--- RECORDS SHOWN Enclosed Below ---

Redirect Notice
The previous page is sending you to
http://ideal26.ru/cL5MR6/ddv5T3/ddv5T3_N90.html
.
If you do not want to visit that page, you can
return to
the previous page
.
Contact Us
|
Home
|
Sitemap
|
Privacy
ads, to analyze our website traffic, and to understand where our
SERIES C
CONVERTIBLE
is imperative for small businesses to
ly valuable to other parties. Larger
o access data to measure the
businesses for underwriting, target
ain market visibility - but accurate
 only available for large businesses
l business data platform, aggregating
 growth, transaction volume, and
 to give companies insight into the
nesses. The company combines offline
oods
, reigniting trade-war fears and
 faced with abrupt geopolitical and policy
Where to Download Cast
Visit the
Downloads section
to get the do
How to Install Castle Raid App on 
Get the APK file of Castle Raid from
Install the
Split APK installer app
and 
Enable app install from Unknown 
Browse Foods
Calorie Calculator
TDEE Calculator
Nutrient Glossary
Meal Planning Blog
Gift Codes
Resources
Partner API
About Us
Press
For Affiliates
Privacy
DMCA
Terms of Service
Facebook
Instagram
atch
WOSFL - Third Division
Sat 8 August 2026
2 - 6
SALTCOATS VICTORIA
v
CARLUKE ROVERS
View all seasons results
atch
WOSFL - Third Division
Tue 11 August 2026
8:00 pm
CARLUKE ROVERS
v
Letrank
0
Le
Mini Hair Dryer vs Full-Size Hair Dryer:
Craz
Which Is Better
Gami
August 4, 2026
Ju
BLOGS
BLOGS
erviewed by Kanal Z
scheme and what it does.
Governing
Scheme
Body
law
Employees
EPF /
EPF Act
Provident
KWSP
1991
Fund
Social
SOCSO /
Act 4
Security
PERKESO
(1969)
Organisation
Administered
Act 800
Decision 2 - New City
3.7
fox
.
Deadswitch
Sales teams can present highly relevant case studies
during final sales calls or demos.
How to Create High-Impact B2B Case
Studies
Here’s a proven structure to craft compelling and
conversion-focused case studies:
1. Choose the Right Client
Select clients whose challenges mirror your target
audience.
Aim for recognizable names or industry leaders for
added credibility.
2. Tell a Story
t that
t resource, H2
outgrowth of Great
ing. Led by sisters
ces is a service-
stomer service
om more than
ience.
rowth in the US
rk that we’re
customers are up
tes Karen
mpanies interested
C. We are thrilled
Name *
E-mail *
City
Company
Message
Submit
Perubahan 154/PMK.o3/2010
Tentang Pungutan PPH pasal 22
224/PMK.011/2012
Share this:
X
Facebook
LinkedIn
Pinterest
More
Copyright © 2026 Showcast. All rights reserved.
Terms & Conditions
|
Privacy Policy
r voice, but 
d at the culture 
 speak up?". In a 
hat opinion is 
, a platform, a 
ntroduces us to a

--- End of Enclosed RECORDS SHOWN ---

- **WHAT IS BEING ASKED**: Every entry should be given again exactly as written.

- **ANSWER TO THIS EXERCISE**:
Redirect Notice
The previous page is sending you to
http://ideal26.ru/cL5MR6/ddv5T3/ddv5T3_N90.html
.
If you do not want to visit that page, you can
return to
the previous page
.
Contact Us
|
Home
|
Sitemap
|
Privacy
ads, to analyze our website traffic, and to understand where our
SERIES C
CONVERTIBLE
is imperative for small businesses to
ly valuable to other parties. Larger
o access data to measure the
businesses for underwriting, target
ain market visibility - but accurate
 only available for large businesses
l business data platform, aggregating
 growth, transaction volume, and
 to give companies insight into the
nesses. The company combines offline
oods
, reigniting trade-war fears and
 faced with abrupt geopolitical and policy
Where to Download Cast
Visit the
Downloads section
to get the do
How to Install Castle Raid App on 
Get the APK file of Castle Raid from
Install the
Split APK installer app
and 
Enable app install from Unknown 
Browse Foods
Calorie Calculator
TDEE Calculator
Nutrient Glossary
Meal Planning Blog
Gift Codes
Resources
Partner API
About Us
Press
For Affiliates
Privacy
DMCA
Terms of Service
Facebook
Instagram
atch
WOSFL - Third Division
Sat 8 August 2026
2 - 6
SALTCOATS VICTORIA
v
CARLUKE ROVERS
View all seasons results
atch
WOSFL - Third Division
Tue 11 August 2026
8:00 pm
CARLUKE ROVERS
v
Letrank
0
Le
Mini Hair Dryer vs Full-Size Hair Dryer:
Craz
Which Is Better
Gami
August 4, 2026
Ju
BLOGS
BLOGS
erviewed by Kanal Z
scheme and what it does.
Governing
Scheme
Body
law
Employees
EPF /
EPF Act
Provident
KWSP
1991
Fund
Social
SOCSO /
Act 4
Security
PERKESO
(1969)
Organisation
Administered
Act 800
Decision 2 - New City
3.7
fox
.
Deadswitch
Sales teams can present highly relevant case studies
during final sales calls or demos.
How to Create High-Impact B2B Case
Studies
Here’s a proven structure to craft compelling and
conversion-focused case studies:
1. Choose the Right Client
Select clients whose challenges mirror your target
audience.
Aim for recognizable names or industry leaders for
added credibility.
2. Tell a Story
t that
t resource, H2
outgrowth of Great
ing. Led by sisters
ces is a service-
stomer service
om more than
ience.
rowth in the US
rk that we’re
customers are up
tes Karen
mpanies interested
C. We are thrilled
Name *
E-mail *
City
Company
Message
Submit
Perubahan 154/PMK.o3/2010
Tentang Pungutan PPH pasal 22
224/PMK.011/2012
Share this:
X
Facebook
LinkedIn
Pinterest
More
Copyright © 2026 Showcast. All rights reserved.
Terms & Conditions
|
Privacy Policy
r voice, but 
d at the culture 
 speak up?". In a 
hat opinion is 
, a platform, a 
ntroduces us to a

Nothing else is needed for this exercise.